As in other states, extensive earned media coverage of the quitline's free patch offer generated a large initial call volume during the initial roll‐out of the initiative. We expect this was a one‐time phenomenon. In the future, media outlets can include the availability of free quitline services as part of news reports about tobacco control policies, the impacts of tobacco use and benefits of quitting. We expect future call volumes will depend largely on TPEP's continued efforts to promote the quitline among healthcare providers, insurers and public health agencies.
Overall, the free patch initiative appears to have been a very effective and cost effective programme that dramatically increased the number of quitters among Oregon quitline callers. This study shows that expanding cessation services to include medications can substantially increase the reach and effectiveness of state funded quitline services.
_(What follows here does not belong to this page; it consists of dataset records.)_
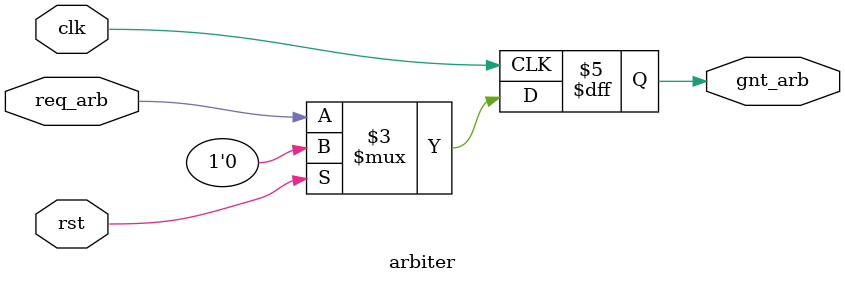
<source format=sv>
module arbiter(
				input clk,rst,
				input req_arb,
				output reg gnt_arb
				);
				
	always_ff@(posedge clk) begin
		if(rst) 
			gnt_arb <= 0;
		
		else
			gnt_arb <= req_arb;
	end
	
endmodule
</source>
Given persistent resource limitations, state tobacco control programme managers should consider reallocating portions of their media promotion budget to cover medications.
What this paper adds
- Some state funded telephone tobacco quitlines offer free NRT to tobacco users registering for service. In these instances, free NRT has been added to the existing quitline promotion activities that include paid TV and radio advertising. In 2004, Oregon became the first state to promote quitline services with a strategy that combined a free NRT offer and earned (unpaid) media.
- This study demonstrates that shifting expenditures from media promotion to an NRT offer is a highly cost effective tobacco control strategy for state programmes.